Exercise:
Please print the entries below exactly, from the line with "text: (1168, 241) -> (1625, 272), moved" through the line with "text: (371, 416)", including both of those lines and leaving out all others.

Data for review:
▶
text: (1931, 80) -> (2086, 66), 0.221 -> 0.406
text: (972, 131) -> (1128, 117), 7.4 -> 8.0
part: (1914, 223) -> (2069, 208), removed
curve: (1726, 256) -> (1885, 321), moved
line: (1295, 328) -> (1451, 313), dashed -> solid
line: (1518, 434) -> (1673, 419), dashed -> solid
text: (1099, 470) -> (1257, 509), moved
◀
▶
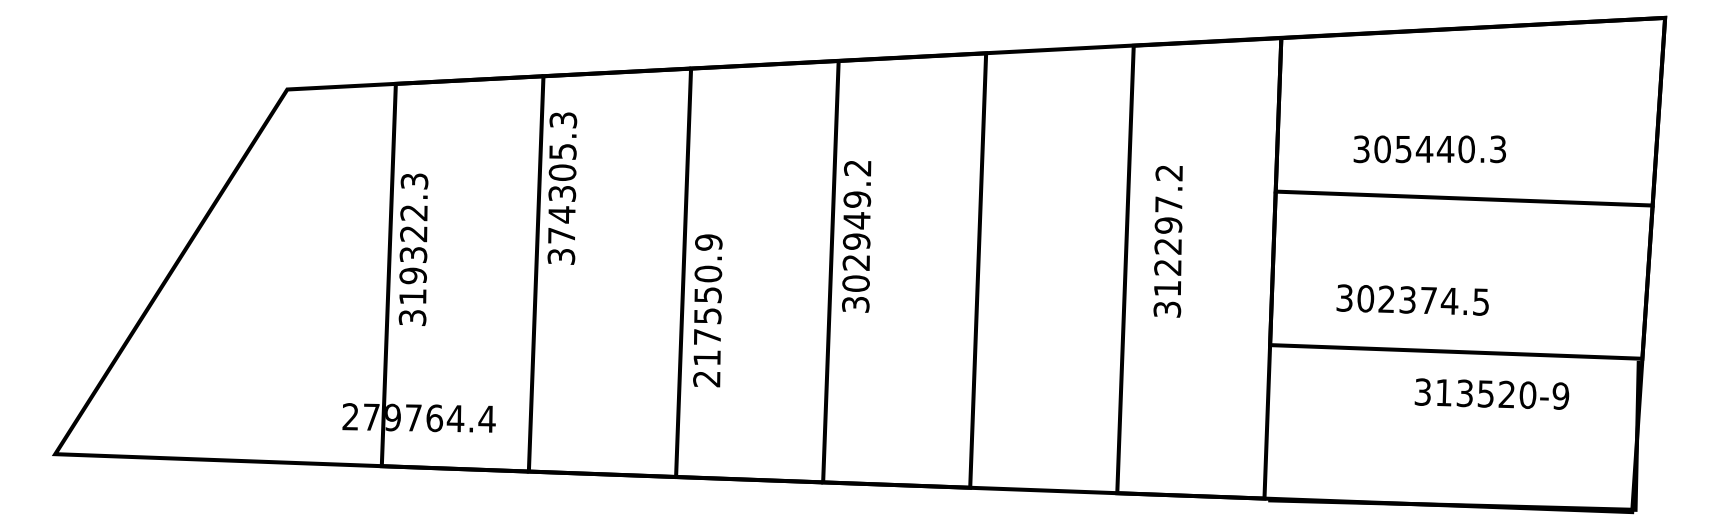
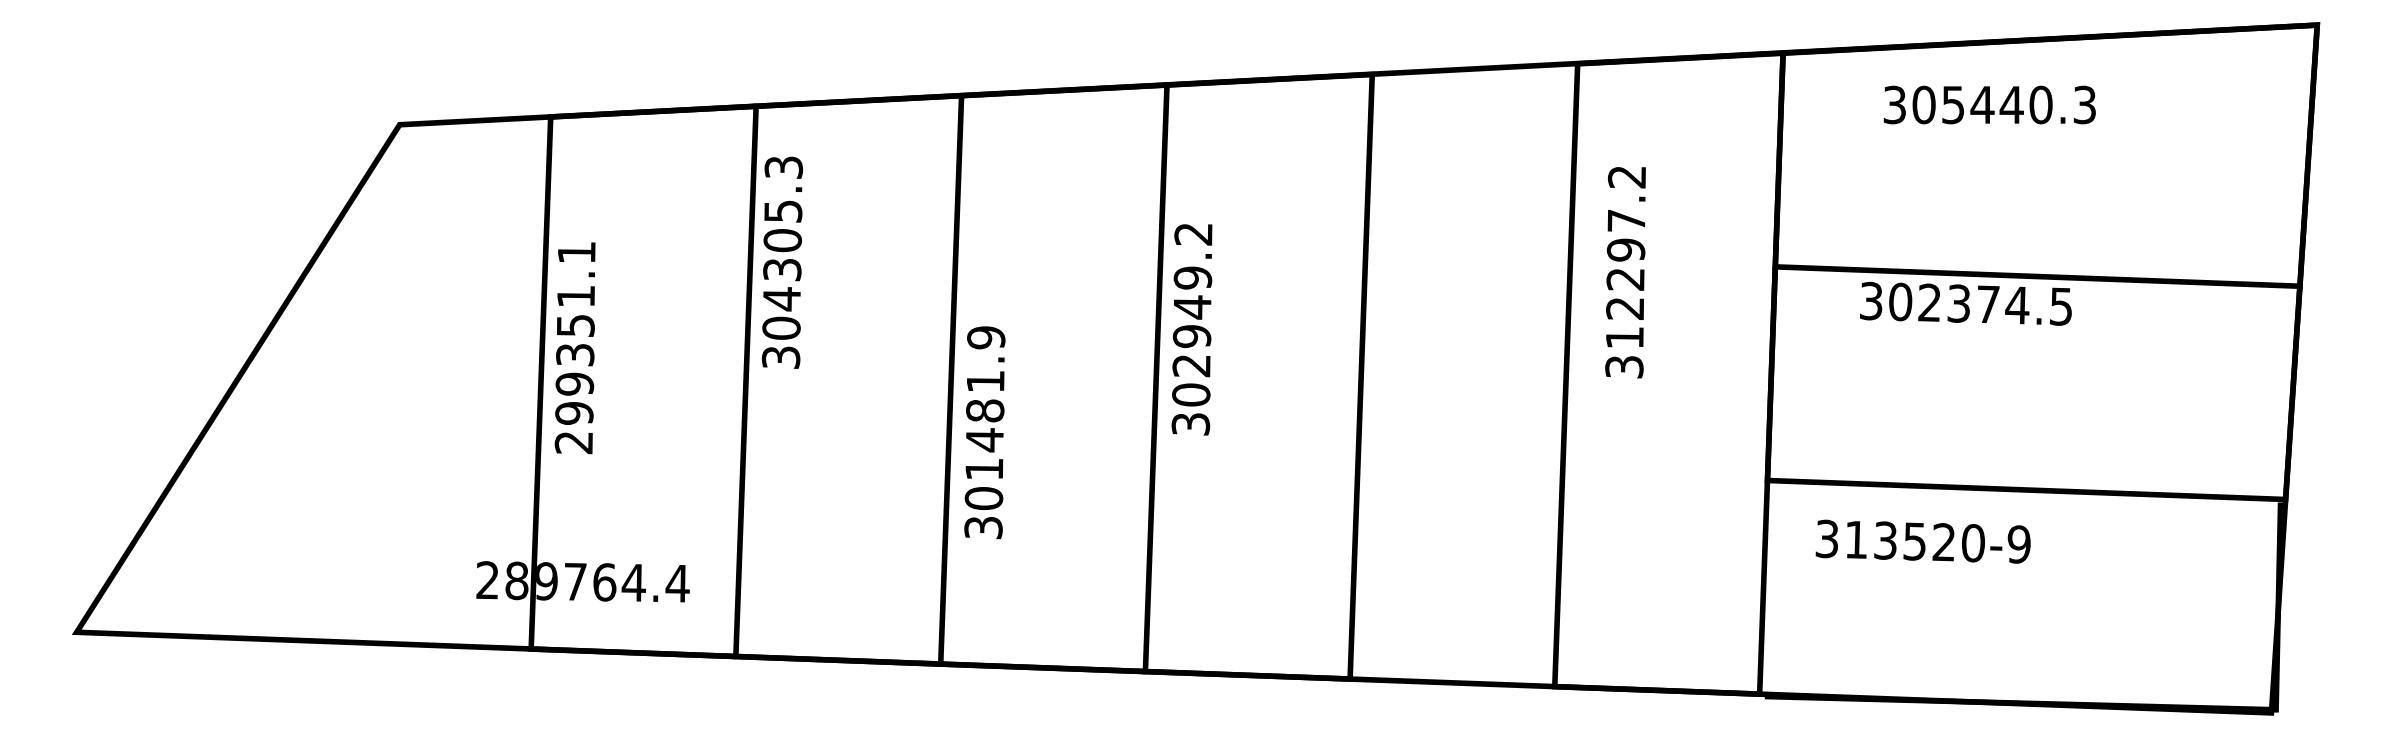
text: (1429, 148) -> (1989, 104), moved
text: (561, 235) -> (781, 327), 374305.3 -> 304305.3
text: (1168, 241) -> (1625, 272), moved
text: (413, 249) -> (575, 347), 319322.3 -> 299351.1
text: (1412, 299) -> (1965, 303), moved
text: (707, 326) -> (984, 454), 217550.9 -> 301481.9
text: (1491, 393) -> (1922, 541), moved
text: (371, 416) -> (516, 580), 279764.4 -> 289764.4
◀
▶
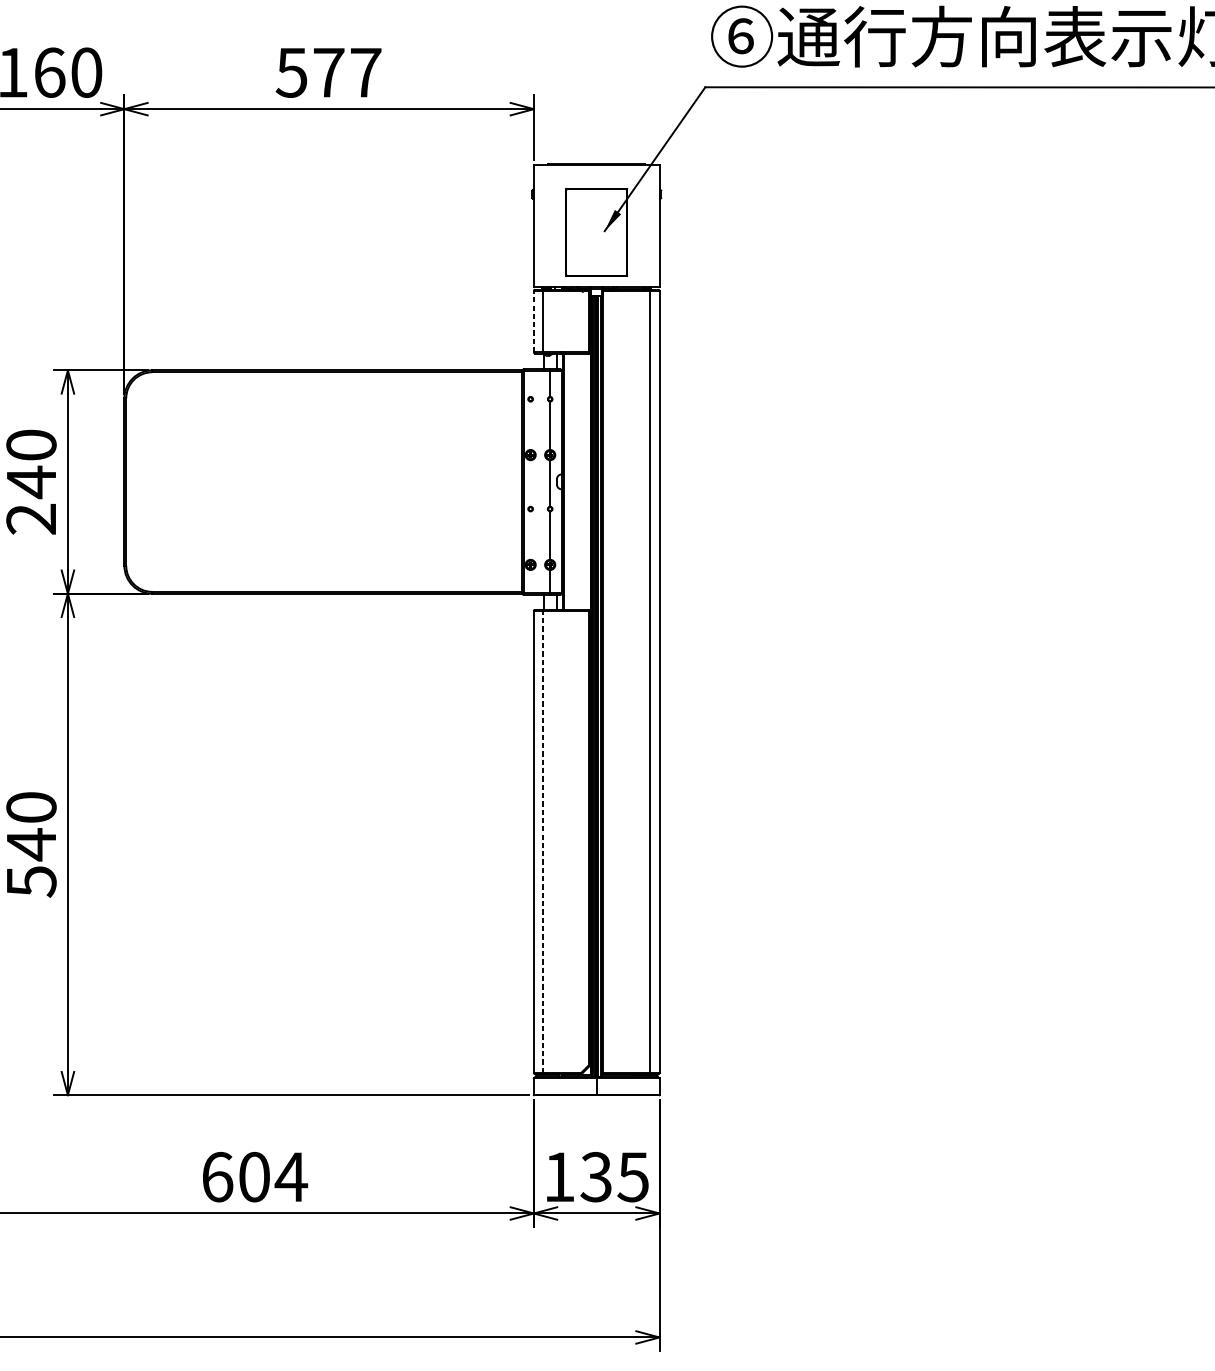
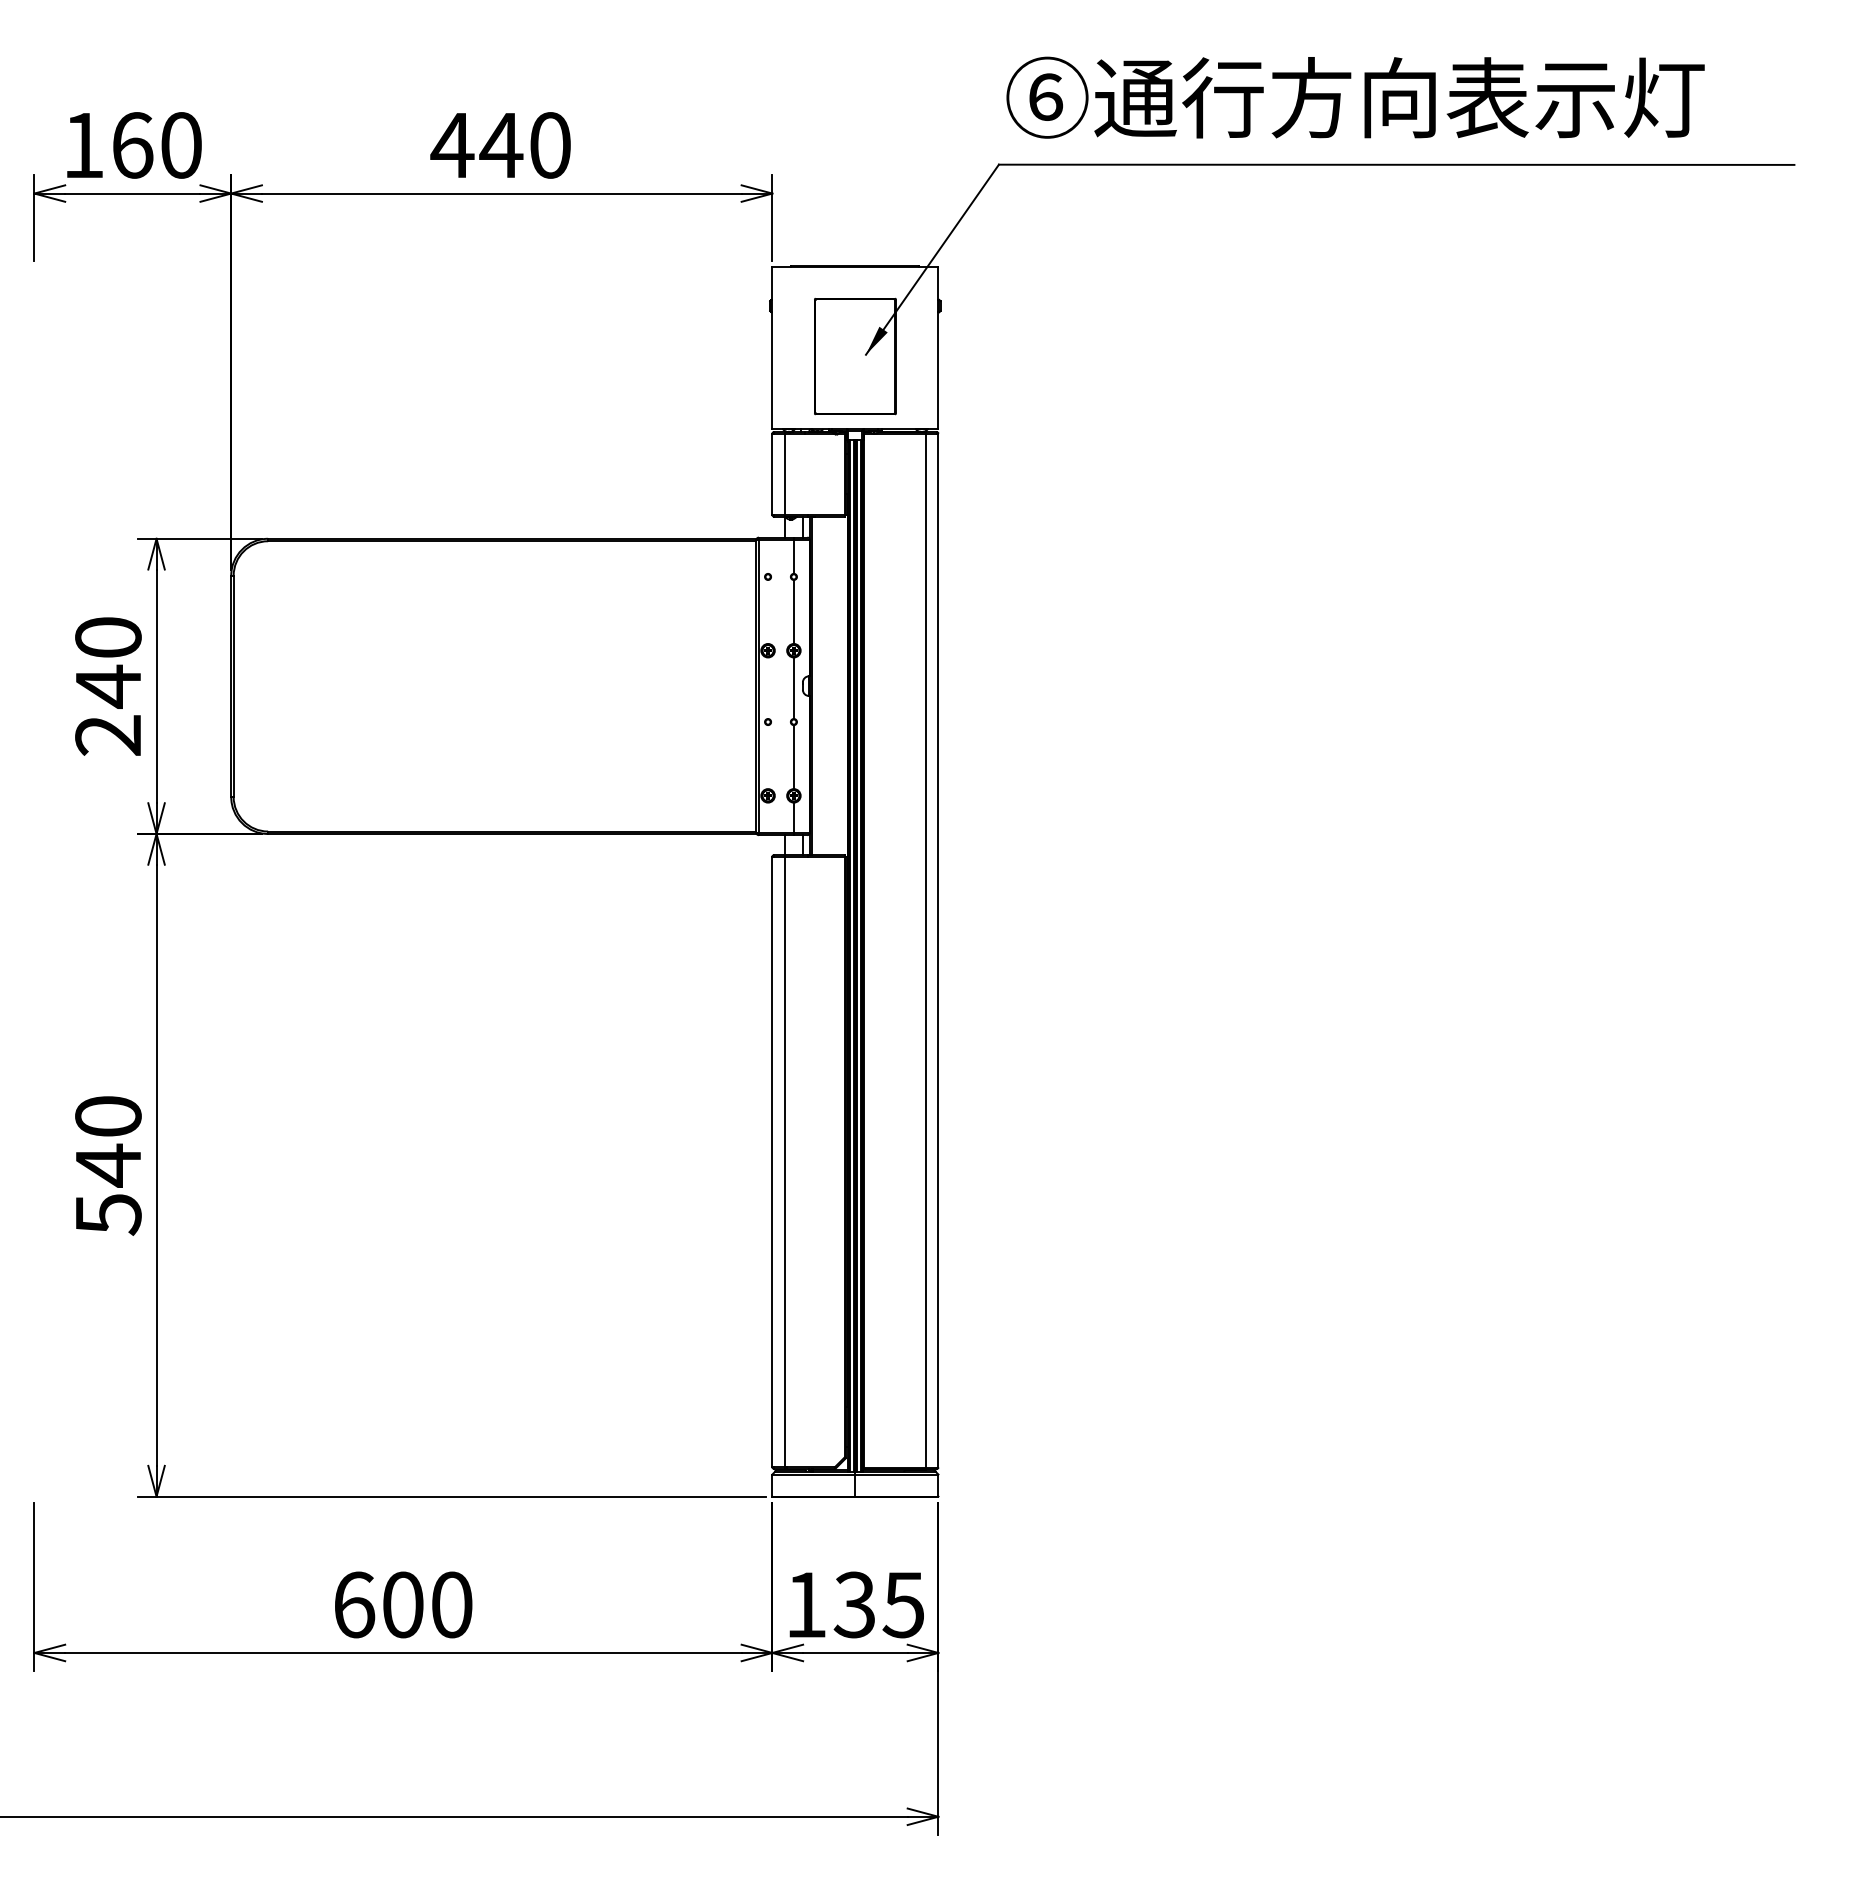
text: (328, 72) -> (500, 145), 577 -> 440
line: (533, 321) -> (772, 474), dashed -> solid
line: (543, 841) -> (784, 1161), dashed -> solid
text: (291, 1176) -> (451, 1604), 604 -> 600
◀
Answer space:
text: (1168, 241) -> (1625, 272), moved
text: (413, 249) -> (575, 347), 319322.3 -> 299351.1
text: (1412, 299) -> (1965, 303), moved
text: (707, 326) -> (984, 454), 217550.9 -> 301481.9
text: (1491, 393) -> (1922, 541), moved
text: (371, 416) -> (516, 580), 279764.4 -> 289764.4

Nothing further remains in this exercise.